SANTA CLARA -- When George Kittle sees Trent Williams, he doesn't just see an eight-time Pro Bowl left tackle. He sees, well ... himself. Just much, much bigger.
"I literally think me and Trent have the same lower body," Kittle said Thursday. "He just weighs like 50 or 60 more pounds than I do."
Actually, 70 pounds.
Kittle is listed at 6-foot-4 and 250 pounds. His 49ers teammate is listed one inch taller at 6-foot-5 but 320 pounds. Standing even somewhat close to Williams, it's hard to even understand how we come from the same planet. Then, there's his strength.
"I feel like we move very similarly, but he can just bench press a house," Kittle said. "He doesn't have to really do anything. He'll go into the weight room and he'll just put like 400-plus pounds on the bar and just rep it for five reps and be like, 'I'm good.' I'm just like, 'Ahh, that's cool! I'm gonna do my warmup reps of 185 and 225 and just try to build up.'
"Everything he does is just one of one, it's incredible."
In his second season with San Francisco, Williams truly has been a one-of-one. He has allowed just one sack this season, and his 98.4 overall Pro Football Focus grade isn't only 6.1 points better than all other offensive tackles in the NFL, it makes him the highest-graded player by PFF so far this season.

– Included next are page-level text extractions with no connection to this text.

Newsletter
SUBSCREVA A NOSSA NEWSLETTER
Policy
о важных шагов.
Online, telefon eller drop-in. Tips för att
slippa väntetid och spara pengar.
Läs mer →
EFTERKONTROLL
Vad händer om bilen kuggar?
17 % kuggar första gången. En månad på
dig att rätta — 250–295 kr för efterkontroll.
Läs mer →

Every week that he suits up for the 49ers, fans and opponents can see his brute strength and unreal speed for someone well over 300 pounds. What Kittle, the rest of his 49ers teammates and the coaching staff see is much more than an athletic marvel. It's also what makes him unique beyond bounds.

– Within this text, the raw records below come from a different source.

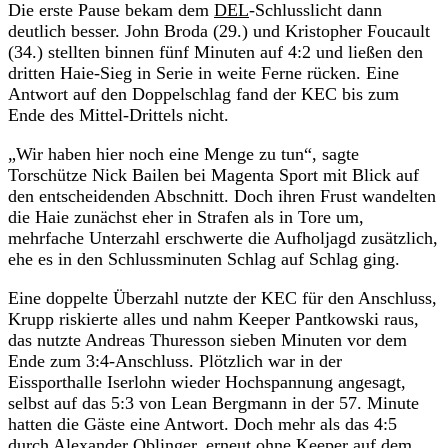
Die erste Pause bekam dem
DEL
-Schlusslicht dann
deutlich besser. John Broda (29.) und Kristopher Foucault
(34.) stellten binnen fünf Minuten auf 4:2 und ließen den
dritten Haie-Sieg in Serie in weite Ferne rücken. Eine
Antwort auf den Doppelschlag fand der KEC bis zum
Ende des Mittel-Drittels nicht.
„Wir haben hier noch eine Menge zu tun“, sagte
Torschütze Nick Bailen bei Magenta Sport mit Blick auf
den entscheidenden Abschnitt. Doch ihren Frust wandelten
die Haie zunächst eher in Strafen als in Tore um,
mehrfache Unterzahl erschwerte die Aufholjagd zusätzlich,
ehe es in den Schlussminuten Schlag auf Schlag ging.
Eine doppelte Überzahl nutzte der KEC für den Anschluss,
Krupp riskierte alles und nahm Keeper Pantkowski raus,
das nutzte Andreas Thuresson sieben Minuten vor dem
Ende zum 3:4-Anschluss. Plötzlich war in der
Eissporthalle Iserlohn wieder Hochspannung angesagt,
selbst auf das 5:3 von Lean Bergmann in der 57. Minute
hatten die Gäste eine Antwort. Doch mehr als das 4:5
durch Alexander Oblinger, erneut ohne Keeper auf dem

Sure, Williams might as well be a Create-a-Player when it comes to offensive linemen. He just so happens to have a perfect GPA at the position, too.
"What people don't realize, is that Trent is very mindful about his craft," 49ers offensive coordinator Mike McDaniel said. "He is very crafty in the game and it means a lot to him. He's very prideful and all of that stuff makes it very easy to utilize him at the point of attack. ... Unparalleled talent in conjunction with a guy that it means a lot to, that is trying to be the best of the best each and every day.

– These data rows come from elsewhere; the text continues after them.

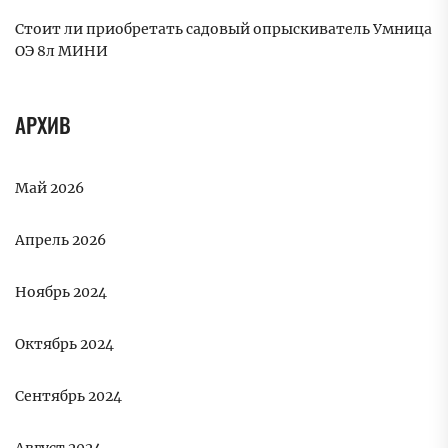
Стоит ли приобретать садовый опрыскиватель Умница
ОЭ 8л МИНИ
АРХИВ
Май 2026
Апрель 2026
Ноябрь 2024
Октябрь 2024
Сентябрь 2024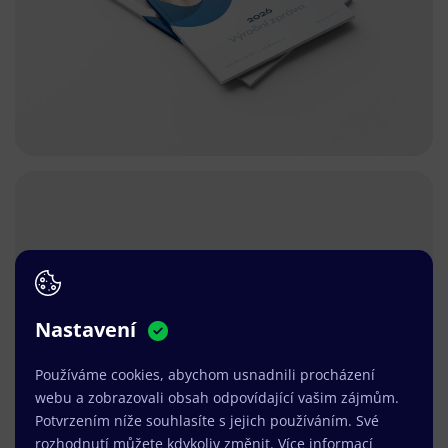
Nastavení
Používáme cookies, abychom usnadnili procházení
webu a zobrazovali obsah odpovídající vašim zájmům.
Potvrzením níže souhlasíte s jejich používáním. Své
rozhodnutí můžete kdykoliv změnit.
Více informací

"That's meant a lot for our team and allowed us to do a lot of cool things with him this season and we'll hopefully continue to do.”
Kittle has caught five touchdown passes in the 49ers' last five games, including two last week against the Seattle Seahawks. But for as much as he loves making his way to the end zone, he might love blocking an opponent to a pulp even more. That's why you can hear the excitement in his voice when talking about the mind games that Williams plays with an unlucky defender trying to get past him.
"Every single player that he plays is like a chess match," Kittle said. "He sets them up for failure every single play and it's just very intriguing to watch."
In the end, it all comes back to his next-level athleticism. McDaniel simply never has seen a player like Williams. Not even close.
"He's one of the only guys that I've ever been around that could legitimately play defensive line at a high level as an O-Lineman," McDaniel said. "Typically, they're just not that type of athlete."
If there's one missing part to Williams' career, it isn't just an All-Pro selection, which he should have had by this point in his career. While he protects the quarterback before finding a target in stride, one can only imagine what it would be like if Williams, who ran a 4.8 40-yard dash at the NFL combine, was the one catching a pass.
Coach Kyle Shanahan even tried to get his star tackle a TD catch earlier this season, and to no surprise, Williams was double-covered. Kittle knows that Williams' time will come to finally get his six points, and he has a good idea who should be the one passing him the ball.
Hint: It isn't Jimmy Garoppolo, or even Trey Lance.
"Trent, he really wants that ball, but running, I know he's gonna get winded," Kittle said. "I know that he will. But you give him that shot, he'll take it. I bet you he'd do a really good job, I bet you he's a YAC monster.
"He's definitely a red-zone guy. I know that we're gonna give him a touchdown at some point. I'm looking forward to it, even if it needs to be a tight end reverse pass or something like that. I'll throw it."
Kittle Special? Silverback Surprise?
Call it what you want, but the thought of a touchdown would just be the latest example that there really is only one Trent Williams. Especially if Kittle somehow was on the throwing end of this wild dream.